WORK TO COMPLETE: Could you pull every line from each of the entries below, from kingdom down to the last line given, and copy it word for word?

INFORMATION SUPPLIED:
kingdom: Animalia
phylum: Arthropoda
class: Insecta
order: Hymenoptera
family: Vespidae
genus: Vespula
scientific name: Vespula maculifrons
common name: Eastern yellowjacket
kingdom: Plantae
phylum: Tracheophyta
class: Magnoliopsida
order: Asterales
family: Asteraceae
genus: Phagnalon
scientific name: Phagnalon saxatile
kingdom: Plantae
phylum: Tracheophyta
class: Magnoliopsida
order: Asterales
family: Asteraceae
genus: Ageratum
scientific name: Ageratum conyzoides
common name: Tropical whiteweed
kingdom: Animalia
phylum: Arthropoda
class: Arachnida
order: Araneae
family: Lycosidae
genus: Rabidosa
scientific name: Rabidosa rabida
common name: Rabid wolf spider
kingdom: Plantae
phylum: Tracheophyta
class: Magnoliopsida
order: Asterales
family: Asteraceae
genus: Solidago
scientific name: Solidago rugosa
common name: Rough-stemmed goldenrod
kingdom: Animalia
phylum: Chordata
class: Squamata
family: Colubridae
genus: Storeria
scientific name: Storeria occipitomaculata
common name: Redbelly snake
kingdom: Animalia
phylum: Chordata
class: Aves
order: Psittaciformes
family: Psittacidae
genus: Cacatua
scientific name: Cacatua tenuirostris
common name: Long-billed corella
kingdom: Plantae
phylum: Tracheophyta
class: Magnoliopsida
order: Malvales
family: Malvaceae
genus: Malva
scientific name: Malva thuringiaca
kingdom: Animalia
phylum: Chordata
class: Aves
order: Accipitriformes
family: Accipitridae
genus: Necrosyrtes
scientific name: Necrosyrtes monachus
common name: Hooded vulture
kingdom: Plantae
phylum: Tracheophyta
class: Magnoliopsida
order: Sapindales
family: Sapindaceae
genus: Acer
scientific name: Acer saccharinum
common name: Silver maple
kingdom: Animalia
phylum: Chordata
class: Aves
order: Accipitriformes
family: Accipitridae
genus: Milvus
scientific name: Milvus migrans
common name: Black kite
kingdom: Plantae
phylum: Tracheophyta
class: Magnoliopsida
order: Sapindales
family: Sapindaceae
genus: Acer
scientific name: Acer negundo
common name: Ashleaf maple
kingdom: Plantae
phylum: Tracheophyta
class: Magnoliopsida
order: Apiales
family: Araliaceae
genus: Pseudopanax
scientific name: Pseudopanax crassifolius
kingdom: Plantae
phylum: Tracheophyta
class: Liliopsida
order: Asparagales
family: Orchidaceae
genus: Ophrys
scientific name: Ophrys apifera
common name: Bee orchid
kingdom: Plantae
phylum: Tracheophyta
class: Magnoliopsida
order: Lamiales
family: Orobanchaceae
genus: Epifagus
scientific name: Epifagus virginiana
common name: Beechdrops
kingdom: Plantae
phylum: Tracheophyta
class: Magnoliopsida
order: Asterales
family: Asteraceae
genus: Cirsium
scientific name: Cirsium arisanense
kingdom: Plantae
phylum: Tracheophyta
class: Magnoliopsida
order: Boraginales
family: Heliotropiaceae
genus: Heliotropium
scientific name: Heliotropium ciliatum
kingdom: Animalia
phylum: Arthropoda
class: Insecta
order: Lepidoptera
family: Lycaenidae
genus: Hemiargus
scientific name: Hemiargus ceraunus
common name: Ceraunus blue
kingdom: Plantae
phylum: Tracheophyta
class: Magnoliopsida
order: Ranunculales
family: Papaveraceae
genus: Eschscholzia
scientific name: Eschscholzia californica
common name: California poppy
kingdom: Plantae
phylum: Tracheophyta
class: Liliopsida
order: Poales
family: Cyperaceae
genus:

EXERCISE SOLUTION:
kingdom: Animalia
phylum: Arthropoda
class: Insecta
order: Hymenoptera
family: Vespidae
genus: Vespula
scientific name: Vespula maculifrons
common name: Eastern yellowjacket
kingdom: Plantae
phylum: Tracheophyta
class: Magnoliopsida
order: Asterales
family: Asteraceae
genus: Phagnalon
scientific name: Phagnalon saxatile
kingdom: Plantae
phylum: Tracheophyta
class: Magnoliopsida
order: Asterales
family: Asteraceae
genus: Ageratum
scientific name: Ageratum conyzoides
common name: Tropical whiteweed
kingdom: Animalia
phylum: Arthropoda
class: Arachnida
order: Araneae
family: Lycosidae
genus: Rabidosa
scientific name: Rabidosa rabida
common name: Rabid wolf spider
kingdom: Plantae
phylum: Tracheophyta
class: Magnoliopsida
order: Asterales
family: Asteraceae
genus: Solidago
scientific name: Solidago rugosa
common name: Rough-stemmed goldenrod
kingdom: Animalia
phylum: Chordata
class: Squamata
family: Colubridae
genus: Storeria
scientific name: Storeria occipitomaculata
common name: Redbelly snake
kingdom: Animalia
phylum: Chordata
class: Aves
order: Psittaciformes
family: Psittacidae
genus: Cacatua
scientific name: Cacatua tenuirostris
common name: Long-billed corella
kingdom: Plantae
phylum: Tracheophyta
class: Magnoliopsida
order: Malvales
family: Malvaceae
genus: Malva
scientific name: Malva thuringiaca
kingdom: Animalia
phylum: Chordata
class: Aves
order: Accipitriformes
family: Accipitridae
genus: Necrosyrtes
scientific name: Necrosyrtes monachus
common name: Hooded vulture
kingdom: Plantae
phylum: Tracheophyta
class: Magnoliopsida
order: Sapindales
family: Sapindaceae
genus: Acer
scientific name: Acer saccharinum
common name: Silver maple
kingdom: Animalia
phylum: Chordata
class: Aves
order: Accipitriformes
family: Accipitridae
genus: Milvus
scientific name: Milvus migrans
common name: Black kite
kingdom: Plantae
phylum: Tracheophyta
class: Magnoliopsida
order: Sapindales
family: Sapindaceae
genus: Acer
scientific name: Acer negundo
common name: Ashleaf maple
kingdom: Plantae
phylum: Tracheophyta
class: Magnoliopsida
order: Apiales
family: Araliaceae
genus: Pseudopanax
scientific name: Pseudopanax crassifolius
kingdom: Plantae
phylum: Tracheophyta
class: Liliopsida
order: Asparagales
family: Orchidaceae
genus: Ophrys
scientific name: Ophrys apifera
common name: Bee orchid
kingdom: Plantae
phylum: Tracheophyta
class: Magnoliopsida
order: Lamiales
family: Orobanchaceae
genus: Epifagus
scientific name: Epifagus virginiana
common name: Beechdrops
kingdom: Plantae
phylum: Tracheophyta
class: Magnoliopsida
order: Asterales
family: Asteraceae
genus: Cirsium
scientific name: Cirsium arisanense
kingdom: Plantae
phylum: Tracheophyta
class: Magnoliopsida
order: Boraginales
family: Heliotropiaceae
genus: Heliotropium
scientific name: Heliotropium ciliatum
kingdom: Animalia
phylum: Arthropoda
class: Insecta
order: Lepidoptera
family: Lycaenidae
genus: Hemiargus
scientific name: Hemiargus ceraunus
common name: Ceraunus blue
kingdom: Plantae
phylum: Tracheophyta
class: Magnoliopsida
order: Ranunculales
family: Papaveraceae
genus: Eschscholzia
scientific name: Eschscholzia californica
common name: California poppy
kingdom: Plantae
phylum: Tracheophyta
class: Liliopsida
order: Poales
family: Cyperaceae
genus:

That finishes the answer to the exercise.